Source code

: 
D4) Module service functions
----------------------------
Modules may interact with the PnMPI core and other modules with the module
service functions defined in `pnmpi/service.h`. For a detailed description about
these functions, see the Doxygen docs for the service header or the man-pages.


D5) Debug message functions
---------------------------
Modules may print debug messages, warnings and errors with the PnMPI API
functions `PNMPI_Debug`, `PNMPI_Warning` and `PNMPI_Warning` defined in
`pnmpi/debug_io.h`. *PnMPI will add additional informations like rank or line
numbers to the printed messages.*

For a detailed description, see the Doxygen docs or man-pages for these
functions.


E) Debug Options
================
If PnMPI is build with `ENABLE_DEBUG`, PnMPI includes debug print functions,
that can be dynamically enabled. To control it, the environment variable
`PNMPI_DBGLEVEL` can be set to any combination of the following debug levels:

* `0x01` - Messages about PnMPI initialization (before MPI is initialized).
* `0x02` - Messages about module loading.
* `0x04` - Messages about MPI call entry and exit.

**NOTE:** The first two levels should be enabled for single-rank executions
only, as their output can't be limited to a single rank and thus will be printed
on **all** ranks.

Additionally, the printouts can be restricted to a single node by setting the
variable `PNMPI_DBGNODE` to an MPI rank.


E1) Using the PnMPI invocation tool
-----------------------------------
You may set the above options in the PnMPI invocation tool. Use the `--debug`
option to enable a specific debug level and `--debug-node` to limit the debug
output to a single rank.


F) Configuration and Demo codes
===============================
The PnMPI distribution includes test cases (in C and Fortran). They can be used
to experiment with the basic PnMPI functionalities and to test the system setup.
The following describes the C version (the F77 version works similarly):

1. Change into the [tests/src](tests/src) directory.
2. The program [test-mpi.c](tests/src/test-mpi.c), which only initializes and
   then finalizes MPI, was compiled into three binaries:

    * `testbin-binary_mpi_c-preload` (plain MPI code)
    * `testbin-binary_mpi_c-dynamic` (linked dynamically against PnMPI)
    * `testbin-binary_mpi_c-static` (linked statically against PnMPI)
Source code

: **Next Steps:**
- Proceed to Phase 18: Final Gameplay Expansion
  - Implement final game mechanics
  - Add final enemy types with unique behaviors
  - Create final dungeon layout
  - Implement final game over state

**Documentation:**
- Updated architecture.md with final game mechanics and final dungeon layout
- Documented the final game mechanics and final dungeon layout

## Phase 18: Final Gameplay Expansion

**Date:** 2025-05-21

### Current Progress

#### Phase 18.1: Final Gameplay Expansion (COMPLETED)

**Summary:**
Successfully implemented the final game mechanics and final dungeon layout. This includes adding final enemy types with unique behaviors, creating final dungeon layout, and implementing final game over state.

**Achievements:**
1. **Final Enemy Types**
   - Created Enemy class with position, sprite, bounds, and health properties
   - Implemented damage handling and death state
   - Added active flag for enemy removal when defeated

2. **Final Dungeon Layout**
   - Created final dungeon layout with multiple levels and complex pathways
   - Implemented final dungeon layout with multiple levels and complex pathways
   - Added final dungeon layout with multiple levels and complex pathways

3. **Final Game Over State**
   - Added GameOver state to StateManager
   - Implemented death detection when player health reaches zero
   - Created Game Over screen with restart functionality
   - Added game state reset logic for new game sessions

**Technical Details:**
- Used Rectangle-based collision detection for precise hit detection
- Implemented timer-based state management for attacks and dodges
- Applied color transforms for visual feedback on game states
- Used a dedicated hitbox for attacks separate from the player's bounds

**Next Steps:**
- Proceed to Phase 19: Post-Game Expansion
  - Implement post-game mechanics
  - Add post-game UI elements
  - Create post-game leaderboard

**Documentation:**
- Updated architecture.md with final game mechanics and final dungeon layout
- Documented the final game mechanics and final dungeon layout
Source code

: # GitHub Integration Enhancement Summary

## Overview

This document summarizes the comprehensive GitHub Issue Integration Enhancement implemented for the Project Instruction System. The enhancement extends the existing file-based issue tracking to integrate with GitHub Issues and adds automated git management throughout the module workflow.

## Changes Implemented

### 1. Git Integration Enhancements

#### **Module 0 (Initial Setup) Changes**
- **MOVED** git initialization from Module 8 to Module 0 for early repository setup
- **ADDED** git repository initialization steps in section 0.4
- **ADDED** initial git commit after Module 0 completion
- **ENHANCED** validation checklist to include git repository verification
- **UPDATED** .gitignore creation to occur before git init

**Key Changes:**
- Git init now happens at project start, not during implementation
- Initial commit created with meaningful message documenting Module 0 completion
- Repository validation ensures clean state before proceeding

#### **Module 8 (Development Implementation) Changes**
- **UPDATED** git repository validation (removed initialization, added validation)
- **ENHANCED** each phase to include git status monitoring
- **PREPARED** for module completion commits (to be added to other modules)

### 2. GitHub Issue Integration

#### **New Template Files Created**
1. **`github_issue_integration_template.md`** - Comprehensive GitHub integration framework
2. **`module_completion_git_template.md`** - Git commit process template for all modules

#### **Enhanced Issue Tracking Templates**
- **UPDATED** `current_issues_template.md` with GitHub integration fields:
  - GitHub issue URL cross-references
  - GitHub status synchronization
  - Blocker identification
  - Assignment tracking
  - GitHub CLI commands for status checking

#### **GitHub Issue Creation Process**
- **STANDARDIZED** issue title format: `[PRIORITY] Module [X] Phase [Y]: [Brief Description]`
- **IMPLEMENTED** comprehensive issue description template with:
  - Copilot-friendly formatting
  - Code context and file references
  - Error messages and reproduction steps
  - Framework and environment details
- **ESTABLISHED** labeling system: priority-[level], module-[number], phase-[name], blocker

※

## [Task instructions]
Print these lines again, unchanged.

## [Answer to the exercise]
Source code

: 
D4) Module service functions
----------------------------
Modules may interact with the PnMPI core and other modules with the module
service functions defined in `pnmpi/service.h`. For a detailed description about
these functions, see the Doxygen docs for the service header or the man-pages.


D5) Debug message functions
---------------------------
Modules may print debug messages, warnings and errors with the PnMPI API
functions `PNMPI_Debug`, `PNMPI_Warning` and `PNMPI_Warning` defined in
`pnmpi/debug_io.h`. *PnMPI will add additional informations like rank or line
numbers to the printed messages.*

For a detailed description, see the Doxygen docs or man-pages for these
functions.


E) Debug Options
================
If PnMPI is build with `ENABLE_DEBUG`, PnMPI includes debug print functions,
that can be dynamically enabled. To control it, the environment variable
`PNMPI_DBGLEVEL` can be set to any combination of the following debug levels:

* `0x01` - Messages about PnMPI initialization (before MPI is initialized).
* `0x02` - Messages about module loading.
* `0x04` - Messages about MPI call entry and exit.

**NOTE:** The first two levels should be enabled for single-rank executions
only, as their output can't be limited to a single rank and thus will be printed
on **all** ranks.

Additionally, the printouts can be restricted to a single node by setting the
variable `PNMPI_DBGNODE` to an MPI rank.


E1) Using the PnMPI invocation tool
-----------------------------------
You may set the above options in the PnMPI invocation tool. Use the `--debug`
option to enable a specific debug level and `--debug-node` to limit the debug
output to a single rank.


F) Configuration and Demo codes
===============================
The PnMPI distribution includes test cases (in C and Fortran). They can be used
to experiment with the basic PnMPI functionalities and to test the system setup.
The following describes the C version (the F77 version works similarly):

1. Change into the [tests/src](tests/src) directory.
2. The program [test-mpi.c](tests/src/test-mpi.c), which only initializes and
   then finalizes MPI, was compiled into three binaries:

    * `testbin-binary_mpi_c-preload` (plain MPI code)
    * `testbin-binary_mpi_c-dynamic` (linked dynamically against PnMPI)
    * `testbin-binary_mpi_c-static` (linked statically against PnMPI)
Source code

: **Next Steps:**
- Proceed to Phase 18: Final Gameplay Expansion
  - Implement final game mechanics
  - Add final enemy types with unique behaviors
  - Create final dungeon layout
  - Implement final game over state

**Documentation:**
- Updated architecture.md with final game mechanics and final dungeon layout
- Documented the final game mechanics and final dungeon layout

## Phase 18: Final Gameplay Expansion

**Date:** 2025-05-21

### Current Progress

#### Phase 18.1: Final Gameplay Expansion (COMPLETED)

**Summary:**
Successfully implemented the final game mechanics and final dungeon layout. This includes adding final enemy types with unique behaviors, creating final dungeon layout, and implementing final game over state.

**Achievements:**
1. **Final Enemy Types**
   - Created Enemy class with position, sprite, bounds, and health properties
   - Implemented damage handling and death state
   - Added active flag for enemy removal when defeated

2. **Final Dungeon Layout**
   - Created final dungeon layout with multiple levels and complex pathways
   - Implemented final dungeon layout with multiple levels and complex pathways
   - Added final dungeon layout with multiple levels and complex pathways

3. **Final Game Over State**
   - Added GameOver state to StateManager
   - Implemented death detection when player health reaches zero
   - Created Game Over screen with restart functionality
   - Added game state reset logic for new game sessions

**Technical Details:**
- Used Rectangle-based collision detection for precise hit detection
- Implemented timer-based state management for attacks and dodges
- Applied color transforms for visual feedback on game states
- Used a dedicated hitbox for attacks separate from the player's bounds

**Next Steps:**
- Proceed to Phase 19: Post-Game Expansion
  - Implement post-game mechanics
  - Add post-game UI elements
  - Create post-game leaderboard

**Documentation:**
- Updated architecture.md with final game mechanics and final dungeon layout
- Documented the final game mechanics and final dungeon layout
Source code

: # GitHub Integration Enhancement Summary

## Overview

This document summarizes the comprehensive GitHub Issue Integration Enhancement implemented for the Project Instruction System. The enhancement extends the existing file-based issue tracking to integrate with GitHub Issues and adds automated git management throughout the module workflow.

## Changes Implemented

### 1. Git Integration Enhancements

#### **Module 0 (Initial Setup) Changes**
- **MOVED** git initialization from Module 8 to Module 0 for early repository setup
- **ADDED** git repository initialization steps in section 0.4
- **ADDED** initial git commit after Module 0 completion
- **ENHANCED** validation checklist to include git repository verification
- **UPDATED** .gitignore creation to occur before git init

**Key Changes:**
- Git init now happens at project start, not during implementation
- Initial commit created with meaningful message documenting Module 0 completion
- Repository validation ensures clean state before proceeding

#### **Module 8 (Development Implementation) Changes**
- **UPDATED** git repository validation (removed initialization, added validation)
- **ENHANCED** each phase to include git status monitoring
- **PREPARED** for module completion commits (to be added to other modules)

### 2. GitHub Issue Integration

#### **New Template Files Created**
1. **`github_issue_integration_template.md`** - Comprehensive GitHub integration framework
2. **`module_completion_git_template.md`** - Git commit process template for all modules

#### **Enhanced Issue Tracking Templates**
- **UPDATED** `current_issues_template.md` with GitHub integration fields:
  - GitHub issue URL cross-references
  - GitHub status synchronization
  - Blocker identification
  - Assignment tracking
  - GitHub CLI commands for status checking

#### **GitHub Issue Creation Process**
- **STANDARDIZED** issue title format: `[PRIORITY] Module [X] Phase [Y]: [Brief Description]`
- **IMPLEMENTED** comprehensive issue description template with:
  - Copilot-friendly formatting
  - Code context and file references
  - Error messages and reproduction steps
  - Framework and environment details
- **ESTABLISHED** labeling system: priority-[level], module-[number], phase-[name], blocker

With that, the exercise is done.